Ön ilaç moexipril hızla emilir ve aktif metabolit moexiprilat test edilmez. Moexipril ve moexiprilat için farmakokinetik parametreler, tek ve çoklu moexipril dozlarından sonra benzerdi ve dozla orantılı gibi görünüyor.

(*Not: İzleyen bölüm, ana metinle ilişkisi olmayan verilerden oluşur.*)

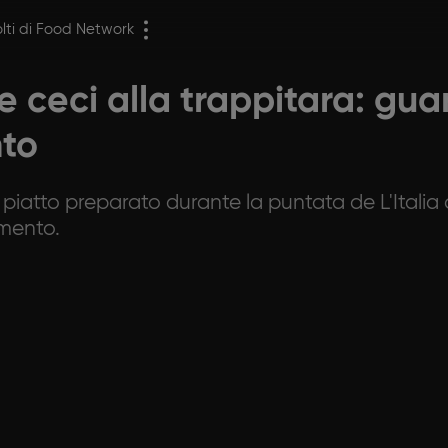
olti di Food Network
e ceci alla trappitara: guar
nto
o piatto preparato durante la puntata de L'Itali
imento.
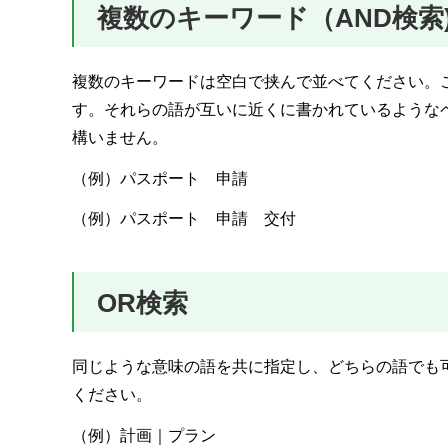
複数のキーワード（AND検索
複数のキーワードは空白で挟んで並べてください。
す。それらの語が互いに近くに書かれているような
構いません。
（例）パスポート 申請
（例）パスポート 申請 交付
OR検索
同じような意味の語を共に指定し、どちらの語でも可
ください。
（例）計画｜プラン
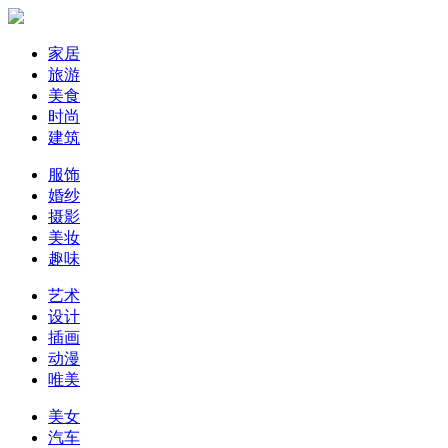
家居
旅游
美食
时尚
建筑
服饰
婚纱
摄影
美妆
趣味
艺术
设计
插画
动漫
唯美
美女
汽车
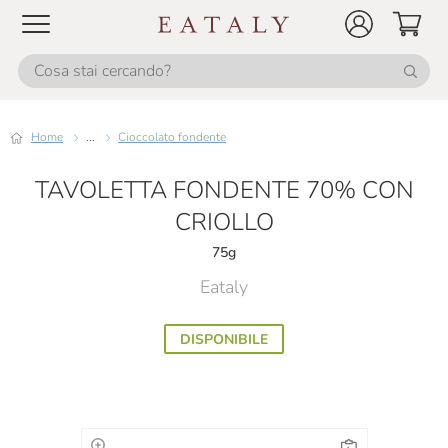
Home
...
Cioccolato fondente
TAVOLETTA FONDENTE 70% CON
CRIOLLO
75g
Eataly
DISPONIBILE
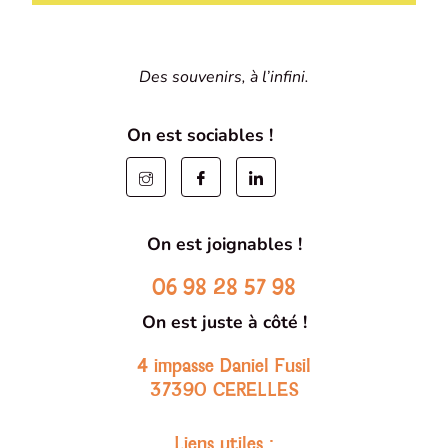
Des souvenirs, à l’infini.
On est sociables !
On est joignables !
06 98 28 57 98
On est juste à côté !
4 impasse Daniel Fusil
37390 CERELLES
Liens utiles :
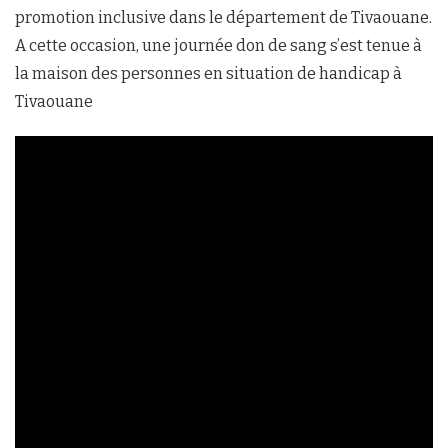
promotion inclusive dans le département de Tivaouane.
A cette occasion, une journée don de sang s’est tenue à
la maison des personnes en situation de handicap à
Tivaouane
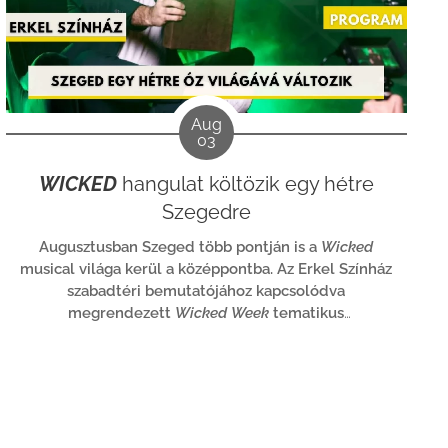
Aug
03
WICKED
hangulat költözik egy hétre
Szegedre
Augusztusban Szeged több pontján is a
Wicked
musical világa kerül a középpontba. Az Erkel Színház
szabadtéri bemutatójához kapcsolódva
megrendezett
Wicked Week
tematikus
programokkal, közösségi eseményekkel és
különleges helyszínekkel vezeti fel a Dóm téri
premiert.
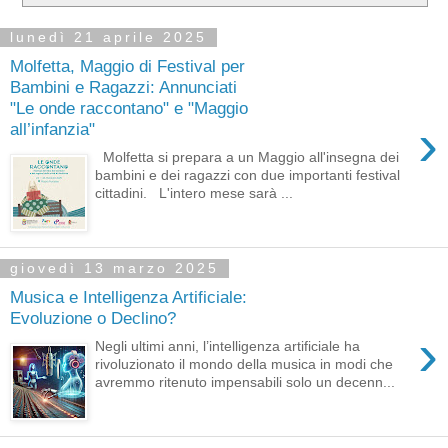
lunedì 21 aprile 2025
Molfetta, Maggio di Festival per
Bambini e Ragazzi: Annunciati
"Le onde raccontano" e "Maggio
›
all’infanzia"
Molfetta si prepara a un Maggio all'insegna dei
bambini e dei ragazzi con due importanti festival
cittadini. L'intero mese sarà ...
giovedì 13 marzo 2025
Musica e Intelligenza Artificiale:
Evoluzione o Declino?
›
Negli ultimi anni, l’intelligenza artificiale ha
rivoluzionato il mondo della musica in modi che
avremmo ritenuto impensabili solo un decenn...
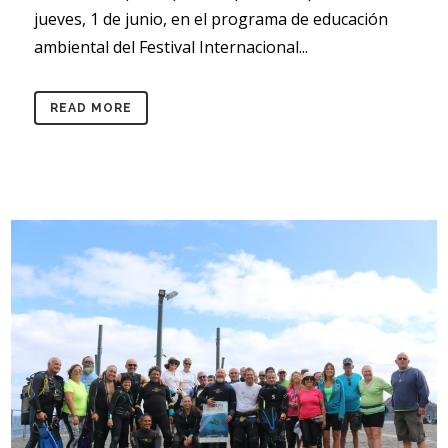
jueves, 1 de junio, en el programa de educación
ambiental del Festival Internacional...
READ MORE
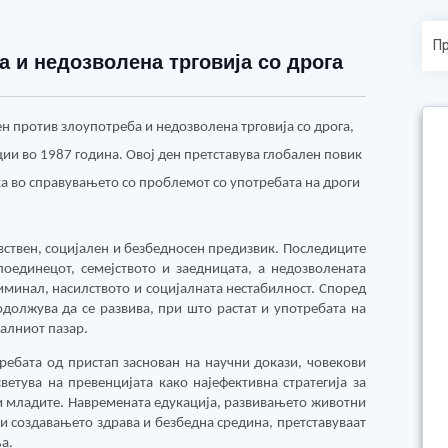
 и недозволена трговија со дрога
н против злоупотреба и недозволена трговија со дрога,
ии во 1987 година. Овој ден претставува глобален повик
ка во справувањето со проблемот со употребата на дроги
вствен, социјален и безбедносен предизвик. Последиците
поединецот, семејството и заедницата, а недозволената
риминал, насилството и социјалната нестабилност. Според
должува да се развива, при што растат и употребата на
галниот пазар.
ебата од пристап заснован на научни докази, човекови
ветува на превенцијата како најефективна стратегија за
 и младите. Навремената едукација, развивањето животни
и создавањето здрава и безбедна средина, претставуваат
а.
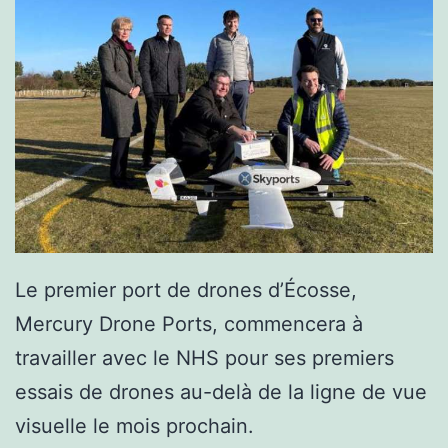
Le premier port de drones d’Écosse,
Mercury Drone Ports, commencera à
travailler avec le NHS pour ses premiers
essais de drones au-delà de la ligne de vue
visuelle le mois prochain.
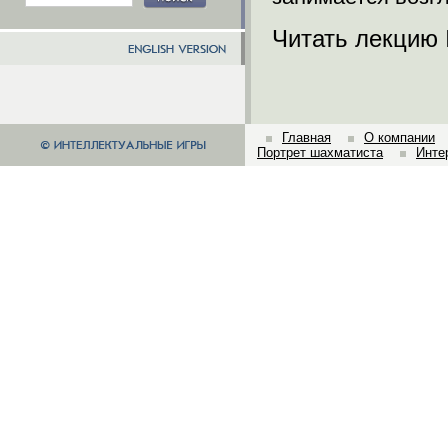
Читать лекцию
Главная
О компании
Портрет шахматиста
Инте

Moexipril ve moexiprilat, ağırlıklı olarak albümin olan plazma proteinlerine orta derecede bağlanır. Bu nedenle, eşlik eden ilaçların moexipril ve moexiprilat'ın bağlanmasına klinik olarak önemli ölçüde müdahale etmesi olası değildir. Moexipril ve moexiprilat diketopiperazin türevlerinde moexipril metabolitleri. Hem moexipril hem de moexiprilat idrarla atılır ve moexiprilat dışkıyla atılır.
Moexipril ve moexiprilat'ın farmakokinetik profili, hafif ila orta derecede böbrek yetmezliği olan hastalarda aynı doz önerisine izin vermelidir (Clcr > 40 ml / dak) normal böbrek fonksiyonu olan hastalara göre. Şiddetli böbrek yetmezliği için dozun azaltılması önerilir. Karaciğer sirozu olan hastalarda, moexipril ve moexiprilat farmakokinetiği normal deneklere göre önemli ölçüde değişmiştir.
Primox uygulamasından hemen önce gıda alımı emilimi geciktirir ve azaltır, bu nedenle yemeden önce alınmalıdır.
HCTZ, digoksin, simetidin, warfarin veya nifedipin ile belirgin bir farmakokinetik etkileşim yoktu.